Dataset entries:
--

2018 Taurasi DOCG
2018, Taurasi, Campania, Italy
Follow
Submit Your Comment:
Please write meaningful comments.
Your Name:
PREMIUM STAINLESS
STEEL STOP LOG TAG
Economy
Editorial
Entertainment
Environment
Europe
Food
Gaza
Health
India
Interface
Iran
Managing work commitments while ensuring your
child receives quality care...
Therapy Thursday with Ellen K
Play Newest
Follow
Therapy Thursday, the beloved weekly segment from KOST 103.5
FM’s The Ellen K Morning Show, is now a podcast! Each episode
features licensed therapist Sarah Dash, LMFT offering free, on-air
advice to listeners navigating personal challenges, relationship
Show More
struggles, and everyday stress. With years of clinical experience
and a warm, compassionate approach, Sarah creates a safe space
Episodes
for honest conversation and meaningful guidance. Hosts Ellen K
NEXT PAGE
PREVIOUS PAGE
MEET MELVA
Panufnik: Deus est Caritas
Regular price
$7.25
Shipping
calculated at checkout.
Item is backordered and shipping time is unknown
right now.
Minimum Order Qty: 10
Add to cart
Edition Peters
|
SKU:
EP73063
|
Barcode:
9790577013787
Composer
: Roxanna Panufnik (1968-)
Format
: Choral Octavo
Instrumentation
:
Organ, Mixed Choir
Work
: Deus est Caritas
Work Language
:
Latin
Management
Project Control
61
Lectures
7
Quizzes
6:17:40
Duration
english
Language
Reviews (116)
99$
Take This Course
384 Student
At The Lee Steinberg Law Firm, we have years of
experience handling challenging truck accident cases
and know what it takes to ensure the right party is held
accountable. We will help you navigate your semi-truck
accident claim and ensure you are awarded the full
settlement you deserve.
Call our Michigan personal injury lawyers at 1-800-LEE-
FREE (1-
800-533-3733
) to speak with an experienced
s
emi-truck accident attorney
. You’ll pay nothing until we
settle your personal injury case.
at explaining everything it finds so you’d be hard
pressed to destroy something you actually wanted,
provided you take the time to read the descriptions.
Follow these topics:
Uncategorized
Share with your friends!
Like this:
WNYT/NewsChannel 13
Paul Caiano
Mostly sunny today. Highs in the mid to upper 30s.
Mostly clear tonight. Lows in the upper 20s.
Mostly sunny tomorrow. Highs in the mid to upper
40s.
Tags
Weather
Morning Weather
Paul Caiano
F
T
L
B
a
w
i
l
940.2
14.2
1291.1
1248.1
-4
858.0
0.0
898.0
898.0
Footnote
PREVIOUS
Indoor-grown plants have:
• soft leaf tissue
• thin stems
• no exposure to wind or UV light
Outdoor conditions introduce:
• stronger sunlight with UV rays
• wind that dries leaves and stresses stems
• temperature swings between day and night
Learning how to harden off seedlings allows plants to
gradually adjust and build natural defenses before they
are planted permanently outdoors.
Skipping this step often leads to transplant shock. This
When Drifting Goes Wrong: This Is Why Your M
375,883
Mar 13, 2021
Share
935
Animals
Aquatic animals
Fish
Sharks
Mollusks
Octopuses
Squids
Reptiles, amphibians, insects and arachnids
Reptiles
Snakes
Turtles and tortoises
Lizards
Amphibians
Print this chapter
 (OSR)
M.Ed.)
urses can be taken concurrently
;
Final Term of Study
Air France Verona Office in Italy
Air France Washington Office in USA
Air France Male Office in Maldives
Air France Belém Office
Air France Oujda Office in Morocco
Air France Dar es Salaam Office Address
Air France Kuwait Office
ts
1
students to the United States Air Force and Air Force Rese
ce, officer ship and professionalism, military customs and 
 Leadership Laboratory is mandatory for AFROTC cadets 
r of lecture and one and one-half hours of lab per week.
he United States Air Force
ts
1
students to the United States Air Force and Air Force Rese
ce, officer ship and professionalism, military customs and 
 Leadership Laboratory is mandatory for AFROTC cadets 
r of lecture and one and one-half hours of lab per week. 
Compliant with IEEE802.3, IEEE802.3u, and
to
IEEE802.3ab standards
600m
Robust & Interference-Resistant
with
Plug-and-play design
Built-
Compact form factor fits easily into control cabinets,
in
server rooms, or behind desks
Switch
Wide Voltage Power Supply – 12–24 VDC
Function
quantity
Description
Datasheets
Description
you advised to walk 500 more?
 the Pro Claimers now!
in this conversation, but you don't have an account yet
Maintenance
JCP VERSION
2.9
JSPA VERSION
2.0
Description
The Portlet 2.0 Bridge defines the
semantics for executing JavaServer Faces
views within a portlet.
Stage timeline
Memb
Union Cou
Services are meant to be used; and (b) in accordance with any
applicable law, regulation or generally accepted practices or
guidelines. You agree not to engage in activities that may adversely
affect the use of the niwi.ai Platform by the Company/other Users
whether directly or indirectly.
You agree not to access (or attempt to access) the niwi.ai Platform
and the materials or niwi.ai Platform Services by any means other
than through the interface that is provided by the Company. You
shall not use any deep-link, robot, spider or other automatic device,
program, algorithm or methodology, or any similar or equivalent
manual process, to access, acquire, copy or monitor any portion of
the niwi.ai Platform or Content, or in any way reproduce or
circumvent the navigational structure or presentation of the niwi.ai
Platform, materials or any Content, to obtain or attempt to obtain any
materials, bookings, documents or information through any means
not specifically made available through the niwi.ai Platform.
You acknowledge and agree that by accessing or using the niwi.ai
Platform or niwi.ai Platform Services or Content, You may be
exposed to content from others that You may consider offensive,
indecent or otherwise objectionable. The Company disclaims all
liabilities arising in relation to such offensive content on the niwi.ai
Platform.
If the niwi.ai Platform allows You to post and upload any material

--

> _Work request_
Reproduce every line of the records above verbatim, from the first record through the last.

> _Response to this task_
2018 Taurasi DOCG
2018, Taurasi, Campania, Italy
Follow
Submit Your Comment:
Please write meaningful comments.
Your Name:
PREMIUM STAINLESS
STEEL STOP LOG TAG
Economy
Editorial
Entertainment
Environment
Europe
Food
Gaza
Health
India
Interface
Iran
Managing work commitments while ensuring your
child receives quality care...
Therapy Thursday with Ellen K
Play Newest
Follow
Therapy Thursday, the beloved weekly segment from KOST 103.5
FM’s The Ellen K Morning Show, is now a podcast! Each episode
features licensed therapist Sarah Dash, LMFT offering free, on-air
advice to listeners navigating personal challenges, relationship
Show More
struggles, and everyday stress. With years of clinical experience
and a warm, compassionate approach, Sarah creates a safe space
Episodes
for honest conversation and meaningful guidance. Hosts Ellen K
NEXT PAGE
PREVIOUS PAGE
MEET MELVA
Panufnik: Deus est Caritas
Regular price
$7.25
Shipping
calculated at checkout.
Item is backordered and shipping time is unknown
right now.
Minimum Order Qty: 10
Add to cart
Edition Peters
|
SKU:
EP73063
|
Barcode:
9790577013787
Composer
: Roxanna Panufnik (1968-)
Format
: Choral Octavo
Instrumentation
:
Organ, Mixed Choir
Work
: Deus est Caritas
Work Language
:
Latin
Management
Project Control
61
Lectures
7
Quizzes
6:17:40
Duration
english
Language
Reviews (116)
99$
Take This Course
384 Student
At The Lee Steinberg Law Firm, we have years of
experience handling challenging truck accident cases
and know what it takes to ensure the right party is held
accountable. We will help you navigate your semi-truck
accident claim and ensure you are awarded the full
settlement you deserve.
Call our Michigan personal injury lawyers at 1-800-LEE-
FREE (1-
800-533-3733
) to speak with an experienced
s
emi-truck accident attorney
. You’ll pay nothing until we
settle your personal injury case.
at explaining everything it finds so you’d be hard
pressed to destroy something you actually wanted,
provided you take the time to read the descriptions.
Follow these topics:
Uncategorized
Share with your friends!
Like this:
WNYT/NewsChannel 13
Paul Caiano
Mostly sunny today. Highs in the mid to upper 30s.
Mostly clear tonight. Lows in the upper 20s.
Mostly sunny tomorrow. Highs in the mid to upper
40s.
Tags
Weather
Morning Weather
Paul Caiano
F
T
L
B
a
w
i
l
940.2
14.2
1291.1
1248.1
-4
858.0
0.0
898.0
898.0
Footnote
PREVIOUS
Indoor-grown plants have:
• soft leaf tissue
• thin stems
• no exposure to wind or UV light
Outdoor conditions introduce:
• stronger sunlight with UV rays
• wind that dries leaves and stresses stems
• temperature swings between day and night
Learning how to harden off seedlings allows plants to
gradually adjust and build natural defenses before they
are planted permanently outdoors.
Skipping this step often leads to transplant shock. This
When Drifting Goes Wrong: This Is Why Your M
375,883
Mar 13, 2021
Share
935
Animals
Aquatic animals
Fish
Sharks
Mollusks
Octopuses
Squids
Reptiles, amphibians, insects and arachnids
Reptiles
Snakes
Turtles and tortoises
Lizards
Amphibians
Print this chapter
 (OSR)
M.Ed.)
urses can be taken concurrently
;
Final Term of Study
Air France Verona Office in Italy
Air France Washington Office in USA
Air France Male Office in Maldives
Air France Belém Office
Air France Oujda Office in Morocco
Air France Dar es Salaam Office Address
Air France Kuwait Office
ts
1
students to the United States Air Force and Air Force Rese
ce, officer ship and professionalism, military customs and 
 Leadership Laboratory is mandatory for AFROTC cadets 
r of lecture and one and one-half hours of lab per week.
he United States Air Force
ts
1
students to the United States Air Force and Air Force Rese
ce, officer ship and professionalism, military customs and 
 Leadership Laboratory is mandatory for AFROTC cadets 
r of lecture and one and one-half hours of lab per week. 
Compliant with IEEE802.3, IEEE802.3u, and
to
IEEE802.3ab standards
600m
Robust & Interference-Resistant
with
Plug-and-play design
Built-
Compact form factor fits easily into control cabinets,
in
server rooms, or behind desks
Switch
Wide Voltage Power Supply – 12–24 VDC
Function
quantity
Description
Datasheets
Description
you advised to walk 500 more?
 the Pro Claimers now!
in this conversation, but you don't have an account yet
Maintenance
JCP VERSION
2.9
JSPA VERSION
2.0
Description
The Portlet 2.0 Bridge defines the
semantics for executing JavaServer Faces
views within a portlet.
Stage timeline
Memb
Union Cou
Services are meant to be used; and (b) in accordance with any
applicable law, regulation or generally accepted practices or
guidelines. You agree not to engage in activities that may adversely
affect the use of the niwi.ai Platform by the Company/other Users
whether directly or indirectly.
You agree not to access (or attempt to access) the niwi.ai Platform
and the materials or niwi.ai Platform Services by any means other
than through the interface that is provided by the Company. You
shall not use any deep-link, robot, spider or other automatic device,
program, algorithm or methodology, or any similar or equivalent
manual process, to access, acquire, copy or monitor any portion of
the niwi.ai Platform or Content, or in any way reproduce or
circumvent the navigational structure or presentation of the niwi.ai
Platform, materials or any Content, to obtain or attempt to obtain any
materials, bookings, documents or information through any means
not specifically made available through the niwi.ai Platform.
You acknowledge and agree that by accessing or using the niwi.ai
Platform or niwi.ai Platform Services or Content, You may be
exposed to content from others that You may consider offensive,
indecent or otherwise objectionable. The Company disclaims all
liabilities arising in relation to such offensive content on the niwi.ai
Platform.
If the niwi.ai Platform allows You to post and upload any material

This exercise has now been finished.